WORK INSTRUCTION A: In the passage on drinking risk factors, which age group was more likely to drink than all other age groups?
WORK INSTRUCTION B: Extend the passage on risk and protective factors for drinking among women, continuing from where it stops.

PASSAGE TO READ:
***
Income was significantly (χ2 = 16.2, p = .03) related to drinking classification. In examining the percent drinking by income category, it was noted that those with low ($0–$20,000) income and high income ($50,000 or more) had the highest drinking rates. Also, survey respondents who were younger (ages 21–25) were more likely to drink than were all other age groups (χ2 = 14.67, p < .001). Unemployment (χ2 = 9.3, p < .04) was another demographic factor predictive of drinking status.
Factors found to be protective of drinking included: married (χ2 = 26.1, p < .001), full-time housewife status (χ2 = 27.4, p < 001), and employed (χ2 = 9.3, p <.002). Married women had the lowest drinking rate (χ2 = 26.1, p < .001) of the marital status categories, and the single women had the highest (χ2 = 15.3, p < .001) rate, suggesting that marriage is a protective factor for maternal substance use and being single a risk factor. Sexual abuse (χ2 = 27.1, p < .001) and physical abuse in the past year (χ2 = 35.3, p < .001) were significant risk factors. Amount of alcohol consumption was another category of risk factors. Women, who believed any amount of alcohol was safe for pregnant women to drink (χ2 = 67.7, p < .001) or felt that they could hold more than four drinks (χ2 = 169.0, p < .001), had elevated risk levels.
***
INPUT DATA:

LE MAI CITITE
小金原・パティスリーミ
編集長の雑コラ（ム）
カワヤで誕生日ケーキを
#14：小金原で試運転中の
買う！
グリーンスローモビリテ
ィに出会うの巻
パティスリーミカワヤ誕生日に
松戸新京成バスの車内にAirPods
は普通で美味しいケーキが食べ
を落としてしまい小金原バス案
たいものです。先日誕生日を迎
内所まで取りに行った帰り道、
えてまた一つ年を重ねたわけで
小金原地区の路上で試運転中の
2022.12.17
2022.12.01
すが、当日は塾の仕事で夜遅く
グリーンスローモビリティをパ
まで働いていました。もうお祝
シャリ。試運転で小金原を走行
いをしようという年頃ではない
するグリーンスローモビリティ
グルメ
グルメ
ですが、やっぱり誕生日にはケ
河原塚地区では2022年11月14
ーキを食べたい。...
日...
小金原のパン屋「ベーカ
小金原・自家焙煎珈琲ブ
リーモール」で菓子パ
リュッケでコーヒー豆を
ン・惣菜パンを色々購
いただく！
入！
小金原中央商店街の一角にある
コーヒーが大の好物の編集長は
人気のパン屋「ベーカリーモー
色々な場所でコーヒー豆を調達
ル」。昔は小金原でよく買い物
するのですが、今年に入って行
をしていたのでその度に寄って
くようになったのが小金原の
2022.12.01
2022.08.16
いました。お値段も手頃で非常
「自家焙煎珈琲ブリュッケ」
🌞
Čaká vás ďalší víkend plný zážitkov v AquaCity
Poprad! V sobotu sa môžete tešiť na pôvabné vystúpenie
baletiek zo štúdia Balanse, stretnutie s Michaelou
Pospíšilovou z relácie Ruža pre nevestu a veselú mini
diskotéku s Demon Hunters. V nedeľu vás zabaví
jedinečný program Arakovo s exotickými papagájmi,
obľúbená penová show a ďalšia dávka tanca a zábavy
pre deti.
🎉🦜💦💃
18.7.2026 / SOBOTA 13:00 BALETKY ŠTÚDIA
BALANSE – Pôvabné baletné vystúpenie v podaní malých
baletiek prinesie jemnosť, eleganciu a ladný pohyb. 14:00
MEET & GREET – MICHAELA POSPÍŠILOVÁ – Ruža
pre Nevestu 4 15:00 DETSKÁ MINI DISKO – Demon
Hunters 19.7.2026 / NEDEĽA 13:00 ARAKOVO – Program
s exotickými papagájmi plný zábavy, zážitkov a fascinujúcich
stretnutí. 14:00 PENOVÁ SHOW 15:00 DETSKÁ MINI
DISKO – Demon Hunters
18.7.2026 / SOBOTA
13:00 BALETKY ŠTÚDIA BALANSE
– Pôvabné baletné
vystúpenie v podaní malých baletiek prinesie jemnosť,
***
WRITTEN REPLY A: Survey respondents aged 21–25 were more likely to drink than all other age groups.

WRITTEN REPLY B:
The concurrent and past use of other drugs (χ2 = 255.7, p < .001) and tobacco (χ2 = 31.2, p < .001) were related to drinking or risk status. Additionally, being around others who used substances was correlated with risk status. Partners or mates using substances (χ2 = 172.9, p < .001) and persons in household drinking or using drugs (χ2 = 100.3, p < .001) were two factors related to drinking when pregnant. If partner or mate substance use was viewed as a problem by the pregnant women, the drinking risk was increased (χ2 = 4.4, p = .04).
Other factors found to be predictive of drinking status were: being sad or discouraged in the last month (χ2 = 32.1, p < .001), could use treatment at present time (χ2 = 15.0, p < .001), and had previous participation in substance abuse treatment programs (χ2 = 22.2, p < .001).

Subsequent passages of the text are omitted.